Everywhere where men live the landscape has been more or less changed. Where considerable populations have become established the landscape is much subdued. The most fertile countries are fully developed in farming lands. In some places the forests have been cut away. In others the prairies have been obliterated. In place of forests and prairies there are now checkered fields of corn and wheat interspersed with orchards and pastures. This agricultural landscape, however, has an effective appeal of its own. It is not unfair to say that it is quite as beautiful as the native landscape which it has supplanted. This type of landscape also has been widely overlooked. The American people especially have not felt its beauty nor understood its significance. In the old country civilization has done better. In England there is a lively and conscious love of the cultivated landscape, for practically all England is cultivated. In the German language the same feeling is recognized in the settled term Kultur-LandschafL Doubtless, we in America will presently come to a similar understanding of the beauty of well farmed country, and will learn to love the farm landscape and to realize its deeper spiritual significance.

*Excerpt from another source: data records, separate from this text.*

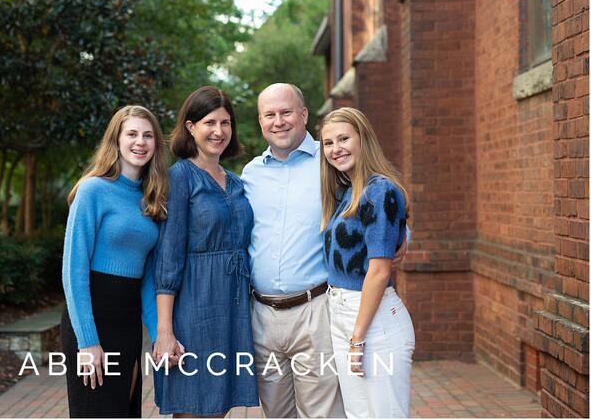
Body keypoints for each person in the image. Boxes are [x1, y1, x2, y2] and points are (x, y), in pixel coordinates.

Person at [241, 83, 407, 418]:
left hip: (316, 309)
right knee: (275, 413)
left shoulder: (331, 159)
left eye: (286, 112)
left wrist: (404, 236)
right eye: (269, 115)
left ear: (303, 115)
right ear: (260, 121)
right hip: (261, 314)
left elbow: (374, 200)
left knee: (324, 413)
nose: (279, 121)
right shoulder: (251, 174)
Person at [152, 86, 259, 417]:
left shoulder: (237, 182)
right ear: (190, 127)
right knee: (194, 404)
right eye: (209, 122)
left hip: (234, 306)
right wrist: (165, 331)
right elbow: (168, 260)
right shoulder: (180, 178)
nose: (219, 131)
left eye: (225, 123)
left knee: (219, 405)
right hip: (194, 308)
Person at [60, 105, 168, 418]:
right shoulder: (93, 190)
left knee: (125, 410)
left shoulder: (151, 199)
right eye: (132, 134)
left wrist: (158, 333)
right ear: (116, 140)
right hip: (93, 315)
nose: (140, 142)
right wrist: (88, 342)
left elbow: (147, 279)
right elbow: (73, 271)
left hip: (127, 319)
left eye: (148, 135)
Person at [320, 107, 414, 418]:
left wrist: (358, 338)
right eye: (329, 143)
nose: (336, 149)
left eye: (344, 138)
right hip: (343, 315)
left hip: (374, 322)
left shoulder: (379, 190)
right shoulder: (346, 192)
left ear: (363, 140)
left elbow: (378, 271)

The student and lover of the landscape must not only cultivate its acquaintance, he must especially seek what is beautiful in this outdoor world. He must discriminate. He must find the best and give his chief est homage to that.
It is one of the first requirements in art, though often overlooked, that one must find the best and associate with it chiefly. The beginner spends too much time criticizing what is bad or trying to improve what is indifferent. The artist will find beauty in many places where thoughtless or untrained persons overlook it; but wherever he may have to search, he will look only for what is good, dismissing from his attention as quickly as possible everything squalid or disorderly or ugly.

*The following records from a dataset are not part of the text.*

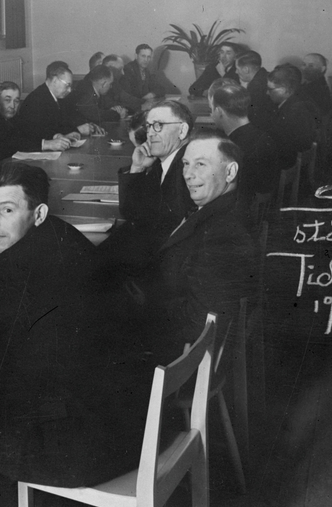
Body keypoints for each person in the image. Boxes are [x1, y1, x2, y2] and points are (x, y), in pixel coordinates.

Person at [0, 161, 153, 496]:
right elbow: (24, 279)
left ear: (38, 213)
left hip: (74, 450)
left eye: (7, 210)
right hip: (128, 422)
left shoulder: (16, 271)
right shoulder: (61, 233)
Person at [149, 134, 259, 362]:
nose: (188, 174)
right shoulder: (220, 207)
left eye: (200, 164)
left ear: (230, 172)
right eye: (185, 164)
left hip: (172, 353)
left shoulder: (223, 234)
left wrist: (143, 308)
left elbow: (200, 321)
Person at [97, 99, 195, 273]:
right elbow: (131, 212)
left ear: (182, 130)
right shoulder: (163, 162)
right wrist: (138, 167)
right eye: (149, 126)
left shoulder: (187, 168)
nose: (150, 134)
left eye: (158, 125)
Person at [209, 83, 281, 209]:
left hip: (240, 209)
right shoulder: (262, 136)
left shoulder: (232, 148)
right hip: (260, 207)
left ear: (219, 111)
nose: (211, 114)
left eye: (211, 109)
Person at [0, 81, 72, 158]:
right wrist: (46, 144)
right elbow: (10, 143)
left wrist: (54, 136)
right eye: (7, 100)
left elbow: (29, 131)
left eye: (16, 101)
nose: (12, 106)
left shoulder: (11, 115)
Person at [13, 61, 94, 145]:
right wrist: (77, 130)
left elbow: (60, 125)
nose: (69, 90)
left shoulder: (56, 96)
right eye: (67, 85)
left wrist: (71, 131)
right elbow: (38, 134)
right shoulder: (37, 99)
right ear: (55, 80)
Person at [261, 64, 319, 169]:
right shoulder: (297, 101)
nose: (267, 93)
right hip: (294, 154)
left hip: (288, 161)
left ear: (284, 89)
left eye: (270, 89)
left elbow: (283, 142)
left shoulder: (294, 111)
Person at [116, 44, 181, 109]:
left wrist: (151, 94)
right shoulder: (128, 69)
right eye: (143, 56)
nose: (146, 60)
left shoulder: (146, 71)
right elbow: (128, 97)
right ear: (136, 56)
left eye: (148, 57)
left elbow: (161, 89)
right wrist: (143, 101)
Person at [67, 64, 120, 130]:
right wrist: (117, 114)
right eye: (110, 84)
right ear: (103, 84)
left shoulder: (89, 88)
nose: (111, 87)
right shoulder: (87, 93)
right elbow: (95, 116)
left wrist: (113, 109)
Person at [233, 50, 272, 127]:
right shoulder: (268, 76)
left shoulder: (255, 86)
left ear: (246, 69)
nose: (236, 72)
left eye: (237, 68)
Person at [299, 52, 332, 117]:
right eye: (304, 64)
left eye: (311, 66)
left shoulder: (318, 90)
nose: (305, 68)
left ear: (322, 69)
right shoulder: (306, 85)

Now this exercise of seeking out whatever is best in the landscape and fixing the attention on that, is a perfectly simple undertaking and can be practiced by children. For some years I have experimented with this method of instruction in the public schools. The method is of enough importance to bear restatement.* A set of landscape exercises is made up, each one of which calls direct attention to some beautiful feature. Here are sample exercises :
No. 1. Trees. Where is the finest tree in town? What kind of a tree is it? How old? What is its history?
No. 2. Views. Where is the best view or outlook in town ? What can you see from this point ? How might this view be improved?
And so on. The characteristic feature of each exercise is that it sends the pupil to seek something beautiful, it leads him to consider carefully the relationships which influence its effect, it helps him to make comparisons, while appealing frankly to his personal preference (and this is fundamentally important) , it urges on his thought some reasons for his opinion.
When a series of such exercises, carefully planned and fairly superintended, are carried out in school, they lead to a pretty thorough acquaintance with the local landscape, always with emphasis on the features of greatest beauty. This constitutes genuine art education, and also it exemplifies the kind of acquaintanceship with the landscape which is fundamentally necessary to the man or woman who would know what the natural style of landscape gardening means.
* This plan of school instruction is more fully stated in my book "The Landscape Beautiful".